◆ **Fragmento del documento**
========================================
En tercer lugar, porque, de ese escenario, la prensa conservadora ha hecho desaparecer en sus análisis a la izquierda, que, aunque muy debilitada, mantiene una radical crítica tanto al gobierno ucraniano de Yanukóvich como a la oposición «liberal». La fuerza principal de la izquierda es el Partido Comunista, que llegó a ser el más votado en los años noventa, con el 25 % de los votos, aunque la acción de los gobiernos de derecha y sus propios errores redujeron su electorado. En las últimas elecciones, a finales de 2012, el Partido de las Regiones de Yanukóvich obtuvo el 30 % de los votos; Batkivschina (Patria), el 25’5; Udar (Golpe), de Klichko, el 13’9; el Partido Comunista, el 13’1, y Svoboda (Libertad), el 10’4 %.

Ese es el esquema político actual en Ucrania, pero ¿quiénes son esos liberales elogiados y apoyados por los gobiernos europeos y por Estados Unidos, supuestamente partidarios de la libertad de Ucrania? Klitchko (el boxeador protegido por Merkel y el PP europeo), es el dirigente de la Alianza Democrática Ucraniana para la Reforma (UDAR), una fuerza conservadora y populista que no duda en prometer quimeras y mentir a la población; el nacionalista Oleg Tiagnibok, es el dirigente de Svoboda, una formación de extrema derecha, claramente fascista en muchos de sus postulados; y Yatseniuk es el dirigente de Batkivschina, el conglomerado de partidos de la encarcelada Timoshenko, coalición que mantiene unos vagos «valores europeos» y que es una fuerza de derecha, partícipe de la corrupción. Timoshenko ha perdido en buena parte el favor de la derecha alemana, que se inclina ahora por apoyar a Klitchko, un demagogo boxeador, que no tiene inconveniente en hacer las promesas más disparatadas. Enfrente, el partido de Yanukóvich es también una fuerza conservadora, originaria de las regiones del Este del país y que ha mantenido una posición más amistosa con Rusia, aunque defiende el ingreso en la Unión Europea. La CDU de Angela Merkel financia al partido de Klitchko, y mantiene buenas relaciones con el partido de Timoshenko: no en vano, tanto el partido Patria, de Timoshenko y Yatseniuk, como la Alianza de Klitchko son miembros observadores del Partido Popular europeo. Svoboda es un partido fascista, punta de lanza de las provocaciones y de la xenofobia. En esa oposición «naranjista» predomina un nacionalismo xenófobo, antirruso, racista. El antisemita Tiagnibok, por ejemplo, no duda en acusar de los mayores males a la «mafia judía» que, según él, gobierna en Moscú.
========================================
◆ **Datos guardados**
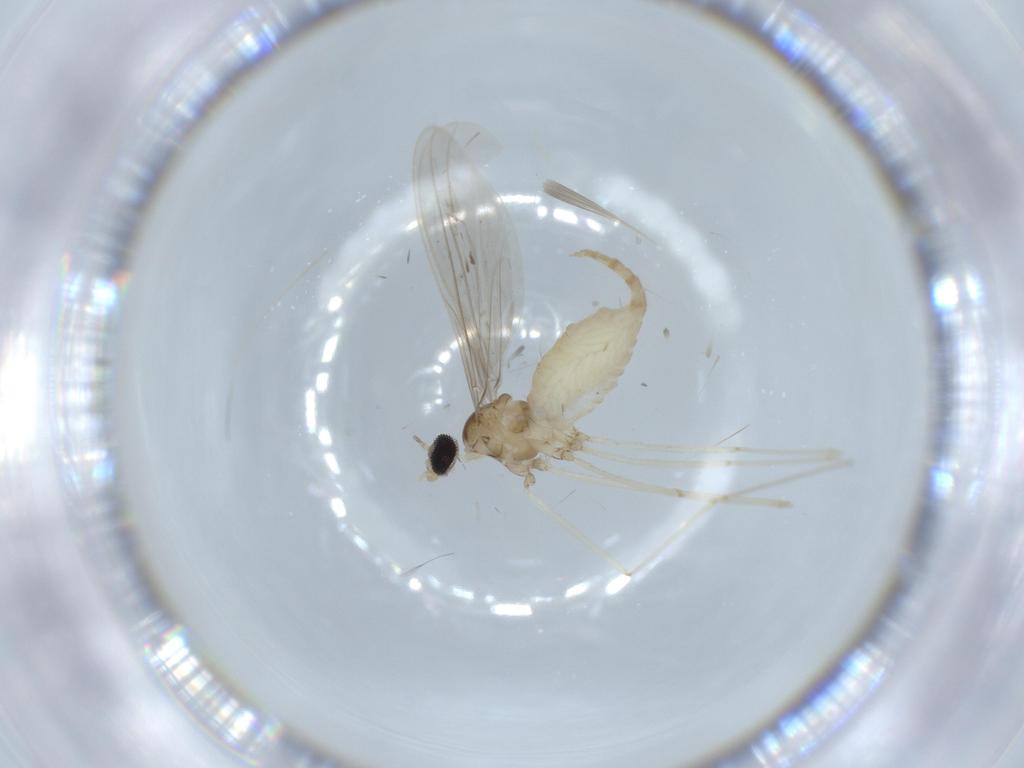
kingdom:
========================================
◆ **Tarea 1**
Copia literalmente del fragmento sobre la política ucraniana el pasaje que empieza con "En tercer lugar, porque, de" y continúa hasta "(Libertad), el 10’4 %.".
◆ **Tarea 2**
Según el fragmento sobre la política ucraniana, ¿qué porcentaje de votos obtuvo el Partido Comunista en las elecciones de finales de 2012?

◆ **Resultado correcto 1**
En tercer lugar, porque, de ese escenario, la prensa conservadora ha hecho desaparecer en sus análisis a la izquierda, que, aunque muy debilitada, mantiene una radical crítica tanto al gobierno ucraniano de Yanukóvich como a la oposición «liberal». La fuerza principal de la izquierda es el Partido Comunista, que llegó a ser el más votado en los años noventa, con el 25 % de los votos, aunque la acción de los gobiernos de derecha y sus propios errores redujeron su electorado. En las últimas elecciones, a finales de 2012, el Partido de las Regiones de Yanukóvich obtuvo el 30 % de los votos; Batkivschina (Patria), el 25’5; Udar (Golpe), de Klichko, el 13’9; el Partido Comunista, el 13’1, y Svoboda (Libertad), el 10’4 %.

◆ **Resultado correcto 2**
El 13’1 % de los votos.